The Pre-romantic Poetry–
Reaction against the neo-classical ideals of poetry began in the middle of the 18th century, Poets began to look at man and Nature more closely. An important contribution was made in this direction by Bishop Perey’s Reliques of Ancient English Poetry which revived keen interest in the ballad and the popular song, James Thomson’s The Seasons was another landmark. The poets of this transition period made some bold experiments in poetic invention. They wrote charming poems touching the life of the common man, and they seriously attempted to paint nature from personal observation. Their importance lies in the fact that they serve as a link between the Neo classical and the Romantic schools of poetry. The most prominent poets of this period are Goldsmith, Burns, Cowper, Collins, Gray and William Blake.
Poetry in The Romantic Age—
The first three decades of the 19th century are known as the Romantic Age in English literature. Especially in poetry it symbolized a reaction, or rather a revolt, against the principles governing the Neo-classical poetry of the previous century. It was inspired partly by the spirit of the French Revolution and partly by the German philosophy of the age. It is one of the most glorious periods in English poetry. Both in output and in quality it excels any other period accept the Elizabethan Age. Many labels have used to describe this complex period of English poetry. Sometimes it is called the “Romantic Revival” Sometimes the “Romantic Revolt.” In reality it is both a revival and a revolt. It is a revival of the romantic spirit, or a second flowering of the same, the first being represented by the Elizabethan age. The great of the age glorified Shakespeare, Spenser and Milton and they tried to recapture the spirit of medieval romances through ballads. “The Lyrical Ballads” published in 1798 jointly by Wordsworth and Coleridge became a kind of manifesto of the Romantic poetry. The main characteristics of the poetry of the age may be summed up as follows-
- It was the poetry of man as an individual, as opposed to man as a social being which was the case with much of the poetry of the previous age. The poetry of this age is highly individualistic in nature.

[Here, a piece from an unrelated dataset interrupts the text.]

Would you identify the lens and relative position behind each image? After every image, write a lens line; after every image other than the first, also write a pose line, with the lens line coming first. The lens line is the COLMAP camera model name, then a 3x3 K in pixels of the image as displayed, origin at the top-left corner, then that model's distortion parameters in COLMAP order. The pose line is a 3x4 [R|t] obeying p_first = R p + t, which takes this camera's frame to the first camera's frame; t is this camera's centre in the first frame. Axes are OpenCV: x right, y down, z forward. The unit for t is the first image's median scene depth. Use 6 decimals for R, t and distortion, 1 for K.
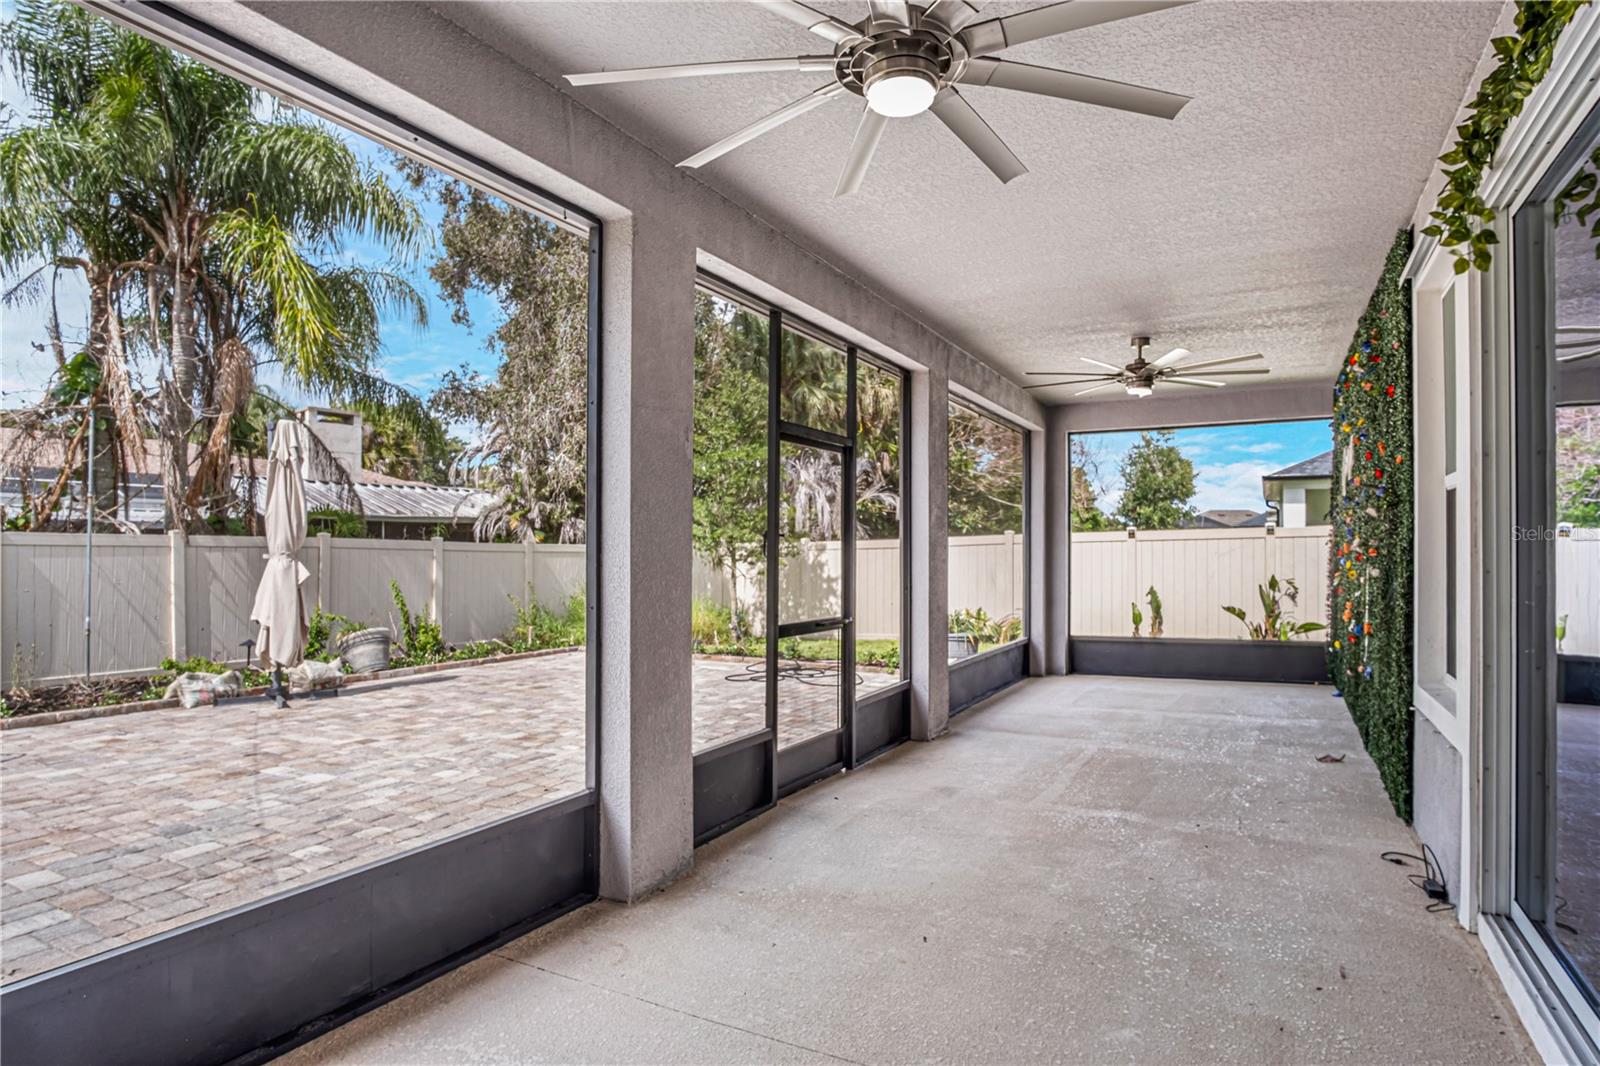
lens RADIAL K [[884.9, 0, 800.4], [0, 884.9, 544.1], [0, 0, 1]] dist [-0.019139, -0.000546]
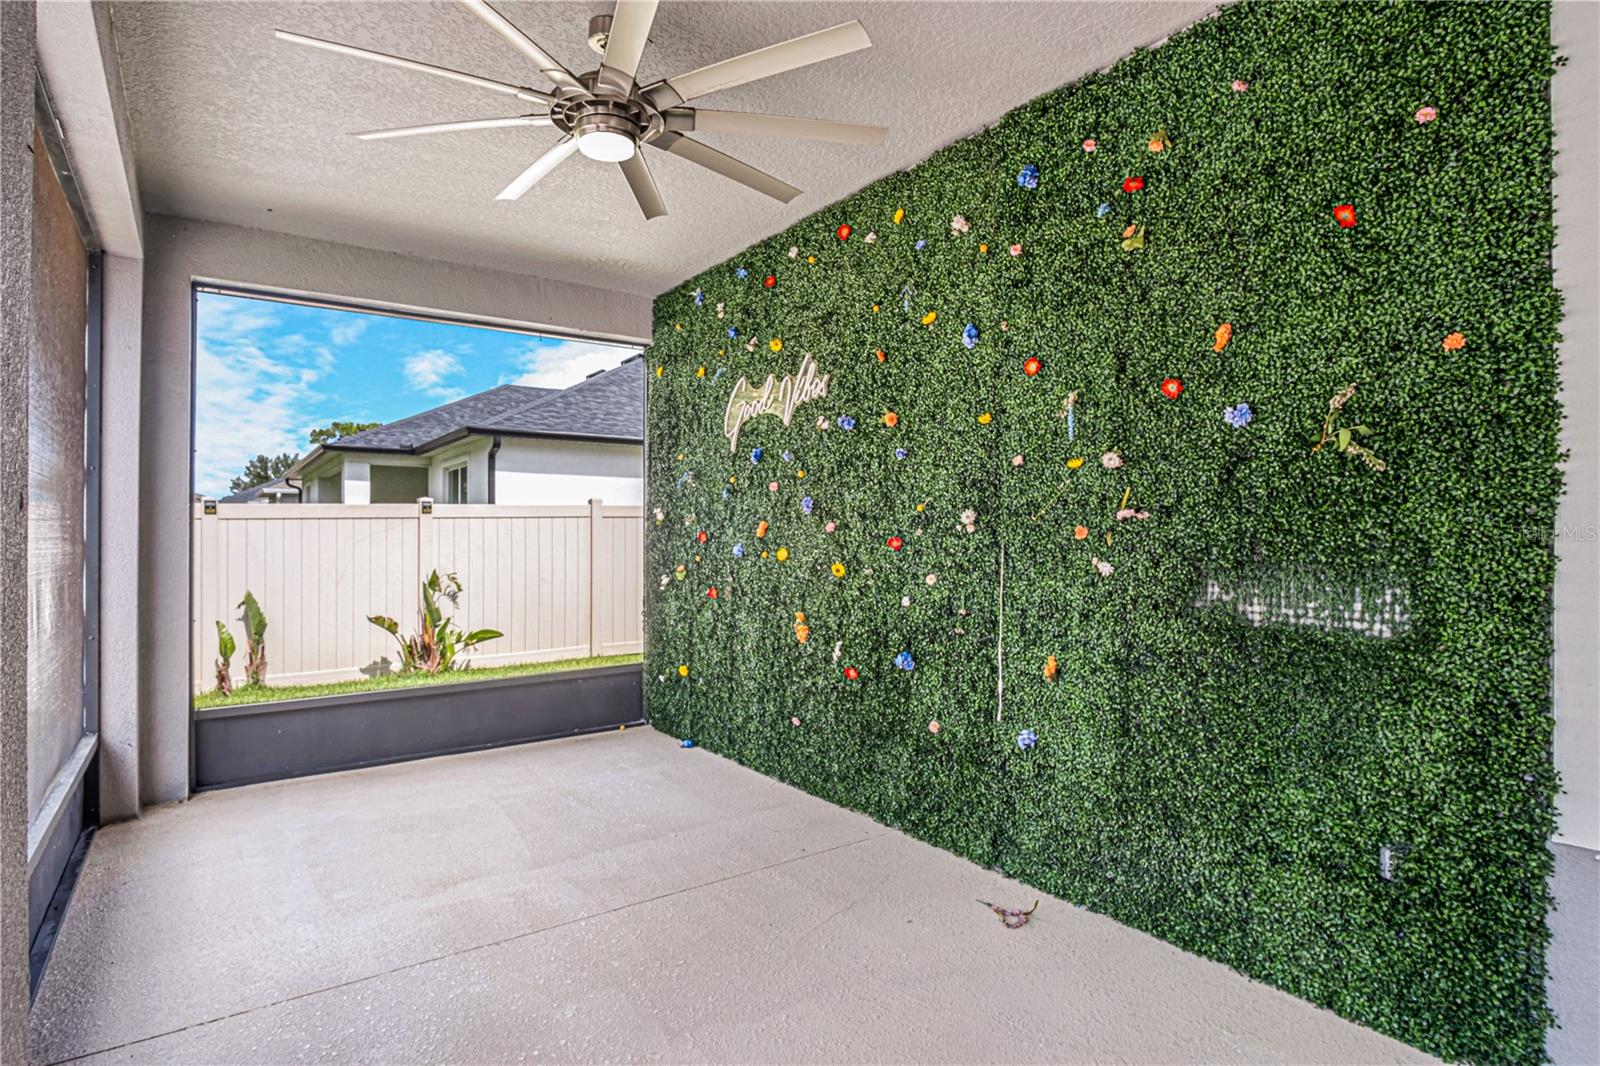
lens RADIAL K [[884.9, 0, 800.4], [0, 884.9, 544.1], [0, 0, 1]] dist [-0.019139, -0.000546]
pose [[0.471736, -0.005312, 0.881724, 0.035545], [-0.008186, 0.999912, 0.010404, 0.004300], [-0.881702, -0.012126, 0.471651, 0.385682]]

- The Romantic poets had looked directly at nature and they had observed it closely. Nature in their hands became alive and inspiring. Each of the great Romantics had his won vision of nature. Unlike the bookish, wooden “nature” of the neo-classical, it was “Nature” for the Romantics, a living moral force closely linked with the life of man.
- In the words of C. H. Harford, “It was an extraordinary development of imaginative sensibility.”
- Poetry for these poets provided a means of escape from the pressure of the ordinary routine of life.
- It was a romantic reconstruction of the spirit of the past, an attempt to create a sense of wonder in everything, even in the most familiar objects.
- Nearly all the Romantic poets were inspired by a sense of mystery regarding the nature of human life in this universe.
- The lyric poetry reached new heights of perfection in the hands of the great Romantics. It was an age of experiment and new forms in lyrical poetry flourished freely. All the Romantics enjoyed a high lyrical gift. But their attempts to write long narrative or descriptive poems generally proved to be a failure more or less. There are only a few significant exceptions.
- The “heroic couplet” no longer remained the only good medium of poetic expression. Many old stanza forms were again brought back and handled with great skill by the Romantic poets. Moreover, they created and invented verse forms of their own to suit the demands of their genius.